Tax on fixed deposits to discourage savings
People will be discouraged to deposit their money with the banks as the government has imposed tax at source on profits and interests.
This will decrease the amount of deposits, which will ultimately lower investment in the country, affecting the country’s overall economy negatively, experts said.
Moreover, it is also not clear to the people whether the government will charge 15 percent tax on all fixed deposit accounts.
Economists opine, the government has imposed tax on deposits as it can be collected easily. What the government should do is to find out the persons who are able to pay tax. This kind of decision is not justified for all citizens, they said.
While placing the Finance Bill in the parliament for passage on June 27, the finance minister made a proposal to deduct 10 percent tax on profit and interests at source for depositors bearing TIN certificates and 15 percent for those who do not have the TIN.
The National Board of Revenue (NBR) has already taken initiative to deduct tax at source as per the provision. The NBR has issued circular to the banks about executing the provision from July 2012, which the banks have started informing their clients through letters.
The finance minister while placing the Finance Bill at the House said, “Those who have more than Tk 100,000 deposit but does not have any tax identifying number (TIN) will have to pay 15 percent tax at source. The clients having TIN will have to pay 10 percent tax.
Earlier in his budget proposal, the finance minister proposed to impose tax on all deposit accounts whatever the deposit amount was. Later, in face of criticism, Prime Minister Sheikh Hasina proposed to impose tax on clients who have at least Tk 100,000 deposit.
HSBC’s retail banking and wealth management chief Md Shafkat Hossain told banglanews24.com: “We are informing our clients about the government decision through letters, e-mails and SMSs. Using all kinds of communication system we have requested our clients to submit their TINs.”
Former Bangladesh Bank Governor Saleh Uddin Ahmed said, “According to my consideration, this kind of tax collection is not right and injustice to general clients.General people will be discouraged to deposit money in the banks. On the other hand, it is contradictory to another section of tax collection that states free income limit as two lakhs.”

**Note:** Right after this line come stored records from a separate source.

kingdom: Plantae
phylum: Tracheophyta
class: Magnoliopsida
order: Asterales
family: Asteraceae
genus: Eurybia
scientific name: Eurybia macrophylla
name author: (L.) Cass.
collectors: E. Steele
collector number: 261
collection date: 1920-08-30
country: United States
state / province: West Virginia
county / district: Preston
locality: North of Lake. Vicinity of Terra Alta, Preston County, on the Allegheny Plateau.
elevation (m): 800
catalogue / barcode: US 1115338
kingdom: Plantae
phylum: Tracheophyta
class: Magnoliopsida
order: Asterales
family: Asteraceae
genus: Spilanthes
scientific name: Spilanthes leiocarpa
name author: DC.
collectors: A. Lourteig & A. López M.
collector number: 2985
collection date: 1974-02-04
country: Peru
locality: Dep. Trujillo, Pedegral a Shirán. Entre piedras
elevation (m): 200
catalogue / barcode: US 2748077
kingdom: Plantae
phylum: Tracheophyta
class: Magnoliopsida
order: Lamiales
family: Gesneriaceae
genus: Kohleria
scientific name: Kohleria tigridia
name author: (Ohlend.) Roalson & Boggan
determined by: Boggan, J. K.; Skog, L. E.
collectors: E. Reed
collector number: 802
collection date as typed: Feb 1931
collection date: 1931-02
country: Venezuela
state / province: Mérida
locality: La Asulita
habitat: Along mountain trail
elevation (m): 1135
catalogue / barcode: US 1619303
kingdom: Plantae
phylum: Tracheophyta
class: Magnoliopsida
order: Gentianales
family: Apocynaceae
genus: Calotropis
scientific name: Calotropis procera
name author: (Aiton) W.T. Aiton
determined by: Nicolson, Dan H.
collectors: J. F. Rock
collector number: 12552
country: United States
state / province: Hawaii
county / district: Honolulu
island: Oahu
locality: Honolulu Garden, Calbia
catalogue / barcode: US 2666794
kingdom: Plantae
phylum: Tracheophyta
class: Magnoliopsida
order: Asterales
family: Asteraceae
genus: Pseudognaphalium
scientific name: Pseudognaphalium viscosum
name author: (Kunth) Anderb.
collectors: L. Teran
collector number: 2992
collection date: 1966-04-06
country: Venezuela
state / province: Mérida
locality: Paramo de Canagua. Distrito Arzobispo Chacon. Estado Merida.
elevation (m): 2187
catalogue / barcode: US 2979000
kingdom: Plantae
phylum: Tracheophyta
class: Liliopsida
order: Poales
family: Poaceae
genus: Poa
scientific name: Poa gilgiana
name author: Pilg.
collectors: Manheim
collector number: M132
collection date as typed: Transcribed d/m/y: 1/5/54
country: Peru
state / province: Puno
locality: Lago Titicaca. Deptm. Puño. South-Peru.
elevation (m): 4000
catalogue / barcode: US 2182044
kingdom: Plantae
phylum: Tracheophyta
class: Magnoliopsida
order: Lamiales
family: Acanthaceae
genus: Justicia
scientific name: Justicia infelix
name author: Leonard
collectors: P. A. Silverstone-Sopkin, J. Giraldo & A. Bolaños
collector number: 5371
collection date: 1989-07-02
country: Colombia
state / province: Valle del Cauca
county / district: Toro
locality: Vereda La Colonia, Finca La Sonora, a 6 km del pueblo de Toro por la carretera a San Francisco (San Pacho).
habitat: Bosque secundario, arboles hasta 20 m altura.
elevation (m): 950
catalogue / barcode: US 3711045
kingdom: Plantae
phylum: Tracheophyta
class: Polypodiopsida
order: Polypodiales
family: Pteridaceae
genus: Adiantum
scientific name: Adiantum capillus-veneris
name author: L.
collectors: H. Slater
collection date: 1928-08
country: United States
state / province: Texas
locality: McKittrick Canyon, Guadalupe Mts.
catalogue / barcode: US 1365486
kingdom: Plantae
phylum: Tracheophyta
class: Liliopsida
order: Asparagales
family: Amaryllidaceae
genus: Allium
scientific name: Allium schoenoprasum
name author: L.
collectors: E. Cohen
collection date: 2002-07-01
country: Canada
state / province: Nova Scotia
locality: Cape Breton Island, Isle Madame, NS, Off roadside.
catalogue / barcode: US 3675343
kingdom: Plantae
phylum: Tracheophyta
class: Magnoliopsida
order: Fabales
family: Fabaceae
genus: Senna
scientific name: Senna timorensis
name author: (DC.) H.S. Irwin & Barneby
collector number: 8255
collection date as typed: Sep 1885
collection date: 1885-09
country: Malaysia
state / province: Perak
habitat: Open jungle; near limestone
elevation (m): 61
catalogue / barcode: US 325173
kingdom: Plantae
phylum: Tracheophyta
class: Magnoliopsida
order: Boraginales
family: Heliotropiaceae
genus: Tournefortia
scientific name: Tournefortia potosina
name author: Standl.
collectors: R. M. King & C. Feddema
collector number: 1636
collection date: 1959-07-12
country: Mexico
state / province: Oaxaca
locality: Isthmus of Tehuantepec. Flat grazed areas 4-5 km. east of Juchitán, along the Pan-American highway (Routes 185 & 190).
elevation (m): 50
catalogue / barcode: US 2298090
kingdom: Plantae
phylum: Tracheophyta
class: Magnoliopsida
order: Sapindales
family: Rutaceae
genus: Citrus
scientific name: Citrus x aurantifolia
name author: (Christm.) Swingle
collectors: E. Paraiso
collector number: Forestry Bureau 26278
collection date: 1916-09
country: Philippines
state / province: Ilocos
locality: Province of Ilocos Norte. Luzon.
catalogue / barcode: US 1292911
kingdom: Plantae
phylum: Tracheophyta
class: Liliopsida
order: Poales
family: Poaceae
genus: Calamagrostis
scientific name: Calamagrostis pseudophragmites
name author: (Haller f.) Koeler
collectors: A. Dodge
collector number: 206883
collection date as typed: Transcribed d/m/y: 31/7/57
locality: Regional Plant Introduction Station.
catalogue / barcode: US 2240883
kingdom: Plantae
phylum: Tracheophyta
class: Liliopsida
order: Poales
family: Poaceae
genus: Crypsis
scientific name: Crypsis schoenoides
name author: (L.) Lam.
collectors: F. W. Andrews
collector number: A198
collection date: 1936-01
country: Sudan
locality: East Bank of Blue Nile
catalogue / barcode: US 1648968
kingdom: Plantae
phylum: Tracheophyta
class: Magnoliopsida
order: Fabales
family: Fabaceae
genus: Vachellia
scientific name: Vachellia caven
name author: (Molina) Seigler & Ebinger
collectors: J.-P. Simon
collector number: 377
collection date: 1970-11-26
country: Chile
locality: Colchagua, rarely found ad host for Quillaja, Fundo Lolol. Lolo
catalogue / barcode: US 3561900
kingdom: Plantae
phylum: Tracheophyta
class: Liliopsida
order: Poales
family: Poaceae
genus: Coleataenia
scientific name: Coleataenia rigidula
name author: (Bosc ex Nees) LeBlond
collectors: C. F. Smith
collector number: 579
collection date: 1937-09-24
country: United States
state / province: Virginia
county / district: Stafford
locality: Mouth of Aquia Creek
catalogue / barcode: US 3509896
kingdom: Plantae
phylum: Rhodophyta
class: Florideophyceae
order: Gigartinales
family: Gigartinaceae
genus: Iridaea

The former BB governor observed that the government should reconsider the decision.
Non-government research organisation Centre for Policy Dialogue (CPD) Executive Director Dr Mostafizur Rahman said, “The decision will discourage small investors to keep money in the banks. Those who deposit pension money in the banks will be affected.”
“Due to this decision, those who are not under tax limit will also have to pay tax, creating discrimination among the people.”